To clarify Haasie is not intended to be a specifically NSFW host - like RedGIF someone here mentioned - but rather to host any legal content, which includes NSFW.
Emphasis here is on legal. The intention behind the TOCs is to specifically prohibit the use of the service for anything illegal or otherwise prohibited by the hosting company. And to state that Haasie will act on any content that is found to be in violation of the TOCs.
good luck on the project!
The age old question is how you afford to run this, and how if you get popular do you not become an imgur yourself and have their same pressures to delete, moderate and make money.
I don't believe it should be government funded, but I wish there was a protocol that would let my ISP allocate a few GB of resources on my behalf that stay online even when my PC is powered down, and then I could reference them anywhere, and there's be a succession protocol in case I move to a different ISP so links don't break, etc.
I don't think there ever was any free method of mass distributing information. Or storing it if someone didn't find it interesting. If you need to share something, you should burden the cost. Just because some idiots thought they had a model that didn't work doesn't mean there isn't real costs involved. And those should be paid. In free market they should approach margin.
And yes, you do need to convince me: If it's "publicly funded" then I (and everyone else) am/are paying for it. Personally, I would sooner pay for another US navy aircraft carrier.
In the future I could also add a subscription account for additional features, access to an API, bigger upload limits, transformations, greater ability to organise, etc.
As a sidenote, reddit is (was?) the one of main user of imgur, however https://www.google.com/search?q=%22haasie.com%22+site%3Aredd... yields no results - maybe it is worth to promote it there also.
Except you haven't, because anyone that wants to view these images where they are linked needs to know to change the URL to Haasie instead of Imgur. So all the links are still broken.
And on top of that, even if the users know about Haasie, it only works if someone went to this website before the original image was deleted, and enter the URL on a form. Non-popular images will be long gone before people do this manually. Perhaps accepting any URL and transparently fetching it from Imgur would improve this a little. From my manual testing, this doesn't seem to be the case, just gives an S3 error from bucket ID haasie01, and nothing shows up there even if I wait and refresh.
All of this is assuming this website won't go down or go bad. Probably the Archive Team, and Archive.org can handle this task better.
One potentially problematic thing about the new Imgur policy is that it will break machine learning projects that depend on Imgur for NSFW data. For example, here's a project relying on Imgur links in order to train a classifier that detects adult content:
I have a question for all of you. My approach is that we are all understand that there is no such thing as a free service, and that for something like this to be long term sustainable donations (or some source of revenue) is crucial. If people get value from the service then it only makes sense to give back to the service to sustain it.

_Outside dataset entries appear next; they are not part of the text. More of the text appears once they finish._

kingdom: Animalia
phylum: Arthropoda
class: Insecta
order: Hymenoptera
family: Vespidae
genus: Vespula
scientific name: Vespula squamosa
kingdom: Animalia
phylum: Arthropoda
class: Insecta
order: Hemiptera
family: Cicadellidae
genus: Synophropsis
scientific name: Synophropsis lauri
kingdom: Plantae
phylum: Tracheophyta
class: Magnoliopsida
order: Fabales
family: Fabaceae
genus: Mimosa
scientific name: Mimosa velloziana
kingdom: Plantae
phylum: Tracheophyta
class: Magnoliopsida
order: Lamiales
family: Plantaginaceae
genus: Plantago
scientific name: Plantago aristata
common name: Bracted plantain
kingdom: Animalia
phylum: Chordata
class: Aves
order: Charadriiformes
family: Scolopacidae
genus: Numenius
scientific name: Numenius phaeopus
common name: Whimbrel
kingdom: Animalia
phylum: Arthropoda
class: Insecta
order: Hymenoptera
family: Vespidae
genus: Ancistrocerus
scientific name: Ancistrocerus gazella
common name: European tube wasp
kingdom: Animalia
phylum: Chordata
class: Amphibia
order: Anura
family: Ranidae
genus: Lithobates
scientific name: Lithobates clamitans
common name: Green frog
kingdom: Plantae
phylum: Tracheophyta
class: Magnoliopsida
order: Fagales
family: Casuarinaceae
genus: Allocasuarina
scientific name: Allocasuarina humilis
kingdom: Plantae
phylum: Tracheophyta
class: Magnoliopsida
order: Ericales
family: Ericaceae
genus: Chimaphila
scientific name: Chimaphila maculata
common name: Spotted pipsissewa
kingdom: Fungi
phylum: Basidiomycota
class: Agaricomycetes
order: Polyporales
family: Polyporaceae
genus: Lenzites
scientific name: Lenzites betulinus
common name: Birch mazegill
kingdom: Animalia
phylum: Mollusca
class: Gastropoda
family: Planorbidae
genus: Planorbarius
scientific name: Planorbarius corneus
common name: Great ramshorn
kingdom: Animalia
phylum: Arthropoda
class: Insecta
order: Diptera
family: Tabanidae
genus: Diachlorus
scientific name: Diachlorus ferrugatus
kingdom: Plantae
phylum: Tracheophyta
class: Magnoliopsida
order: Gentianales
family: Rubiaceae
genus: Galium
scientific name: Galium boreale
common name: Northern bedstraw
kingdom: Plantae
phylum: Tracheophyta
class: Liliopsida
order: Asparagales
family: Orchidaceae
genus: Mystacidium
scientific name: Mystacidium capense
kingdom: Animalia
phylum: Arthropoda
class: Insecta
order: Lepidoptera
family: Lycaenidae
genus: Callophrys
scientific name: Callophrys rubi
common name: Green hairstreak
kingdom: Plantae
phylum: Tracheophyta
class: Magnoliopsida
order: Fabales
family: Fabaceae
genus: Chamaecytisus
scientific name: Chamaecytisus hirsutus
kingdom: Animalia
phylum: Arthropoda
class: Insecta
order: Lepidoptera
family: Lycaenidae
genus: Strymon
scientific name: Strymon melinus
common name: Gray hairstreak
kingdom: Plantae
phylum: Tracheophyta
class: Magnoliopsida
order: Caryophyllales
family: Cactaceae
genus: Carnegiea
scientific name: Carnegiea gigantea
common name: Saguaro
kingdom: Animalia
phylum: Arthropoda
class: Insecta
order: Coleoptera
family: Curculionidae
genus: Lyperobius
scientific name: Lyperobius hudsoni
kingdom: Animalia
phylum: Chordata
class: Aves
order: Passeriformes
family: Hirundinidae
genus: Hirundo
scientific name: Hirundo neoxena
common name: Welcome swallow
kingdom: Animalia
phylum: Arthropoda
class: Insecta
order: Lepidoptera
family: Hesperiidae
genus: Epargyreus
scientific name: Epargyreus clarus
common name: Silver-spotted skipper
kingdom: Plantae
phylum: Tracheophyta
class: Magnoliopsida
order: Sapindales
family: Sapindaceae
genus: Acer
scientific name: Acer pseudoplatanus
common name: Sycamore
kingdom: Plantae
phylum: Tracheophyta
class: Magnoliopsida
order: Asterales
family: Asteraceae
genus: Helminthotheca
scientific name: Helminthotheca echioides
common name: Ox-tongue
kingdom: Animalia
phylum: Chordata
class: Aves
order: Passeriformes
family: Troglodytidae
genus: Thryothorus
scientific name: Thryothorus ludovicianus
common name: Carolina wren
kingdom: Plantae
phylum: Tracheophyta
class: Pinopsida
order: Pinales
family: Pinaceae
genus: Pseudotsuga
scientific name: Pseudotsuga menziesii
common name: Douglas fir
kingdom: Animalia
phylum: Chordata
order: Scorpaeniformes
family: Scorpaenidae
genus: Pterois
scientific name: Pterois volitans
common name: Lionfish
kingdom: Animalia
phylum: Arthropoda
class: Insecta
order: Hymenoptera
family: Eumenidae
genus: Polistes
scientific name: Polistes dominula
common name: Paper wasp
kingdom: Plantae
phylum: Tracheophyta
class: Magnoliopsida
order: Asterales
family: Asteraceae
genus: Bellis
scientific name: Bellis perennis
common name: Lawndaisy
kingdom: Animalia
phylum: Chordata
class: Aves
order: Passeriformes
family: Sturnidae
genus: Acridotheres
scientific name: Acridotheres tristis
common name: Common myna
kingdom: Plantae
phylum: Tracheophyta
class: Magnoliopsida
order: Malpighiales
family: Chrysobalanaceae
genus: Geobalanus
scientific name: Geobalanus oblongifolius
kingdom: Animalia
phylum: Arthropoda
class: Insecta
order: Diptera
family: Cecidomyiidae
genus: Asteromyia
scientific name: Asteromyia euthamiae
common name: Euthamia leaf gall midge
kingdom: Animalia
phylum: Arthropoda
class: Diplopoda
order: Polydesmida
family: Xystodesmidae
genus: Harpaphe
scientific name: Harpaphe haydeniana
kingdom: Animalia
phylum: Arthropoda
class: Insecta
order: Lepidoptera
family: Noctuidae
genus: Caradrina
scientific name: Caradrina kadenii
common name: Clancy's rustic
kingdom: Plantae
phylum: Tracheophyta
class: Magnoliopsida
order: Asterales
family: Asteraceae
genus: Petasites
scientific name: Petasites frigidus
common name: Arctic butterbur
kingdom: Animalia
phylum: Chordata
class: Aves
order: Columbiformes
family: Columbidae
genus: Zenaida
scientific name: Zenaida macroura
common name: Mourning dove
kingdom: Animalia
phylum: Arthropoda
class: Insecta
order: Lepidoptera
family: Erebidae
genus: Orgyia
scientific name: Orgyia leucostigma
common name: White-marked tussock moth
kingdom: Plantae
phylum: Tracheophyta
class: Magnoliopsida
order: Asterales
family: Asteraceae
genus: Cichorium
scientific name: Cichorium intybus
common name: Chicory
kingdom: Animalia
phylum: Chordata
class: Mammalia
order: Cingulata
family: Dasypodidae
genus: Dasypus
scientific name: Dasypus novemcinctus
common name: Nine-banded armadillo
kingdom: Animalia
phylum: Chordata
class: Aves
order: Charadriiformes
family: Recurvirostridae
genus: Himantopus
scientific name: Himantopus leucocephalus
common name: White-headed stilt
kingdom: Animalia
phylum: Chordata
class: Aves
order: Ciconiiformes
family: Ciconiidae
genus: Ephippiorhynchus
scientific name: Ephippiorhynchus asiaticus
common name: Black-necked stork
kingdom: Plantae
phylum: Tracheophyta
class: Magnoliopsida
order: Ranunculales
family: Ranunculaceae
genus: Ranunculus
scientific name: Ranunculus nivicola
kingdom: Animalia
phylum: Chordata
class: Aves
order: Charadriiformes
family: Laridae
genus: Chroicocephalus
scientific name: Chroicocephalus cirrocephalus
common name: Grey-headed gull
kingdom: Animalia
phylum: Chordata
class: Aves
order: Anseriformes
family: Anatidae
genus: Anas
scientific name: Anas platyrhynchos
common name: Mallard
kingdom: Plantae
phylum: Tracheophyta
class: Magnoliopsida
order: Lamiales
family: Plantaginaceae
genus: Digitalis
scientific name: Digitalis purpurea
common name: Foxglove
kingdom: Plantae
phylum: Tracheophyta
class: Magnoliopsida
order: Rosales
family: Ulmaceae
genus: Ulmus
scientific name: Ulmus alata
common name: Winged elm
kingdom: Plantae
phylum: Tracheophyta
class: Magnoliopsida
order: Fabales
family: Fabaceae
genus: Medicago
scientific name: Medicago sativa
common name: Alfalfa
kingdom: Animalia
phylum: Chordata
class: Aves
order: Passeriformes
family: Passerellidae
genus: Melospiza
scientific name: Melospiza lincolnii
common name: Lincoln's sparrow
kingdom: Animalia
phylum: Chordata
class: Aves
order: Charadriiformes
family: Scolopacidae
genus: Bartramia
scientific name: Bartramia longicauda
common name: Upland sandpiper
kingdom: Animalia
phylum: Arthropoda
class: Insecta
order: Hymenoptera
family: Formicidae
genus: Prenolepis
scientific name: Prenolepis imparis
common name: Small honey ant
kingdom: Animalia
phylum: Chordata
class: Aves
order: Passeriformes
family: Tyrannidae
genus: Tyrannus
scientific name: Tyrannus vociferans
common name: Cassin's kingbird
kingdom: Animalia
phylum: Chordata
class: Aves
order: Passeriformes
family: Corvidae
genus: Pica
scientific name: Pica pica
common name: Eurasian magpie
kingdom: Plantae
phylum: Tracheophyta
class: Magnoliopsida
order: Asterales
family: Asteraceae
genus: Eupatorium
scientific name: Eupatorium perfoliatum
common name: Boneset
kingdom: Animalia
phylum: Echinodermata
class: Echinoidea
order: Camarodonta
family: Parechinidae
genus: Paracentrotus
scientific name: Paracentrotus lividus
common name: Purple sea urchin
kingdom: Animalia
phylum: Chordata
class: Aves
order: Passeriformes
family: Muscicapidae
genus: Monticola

With this in mind, I'm toying with an idea that I would like to get a temperature check from HN on.
How would you react if, when donations are too low, Haasie serves a single image that requests donations to sustain the service in place of the original anonymously uploaded content, until the required donation level is reached? Once there are enough donations normal service is resumed.
Let forum admins compile a list of linked imgur posts that should be archived. Storage and bandwidth are cheap compared to what they used to be, so some may be able to self-host images now.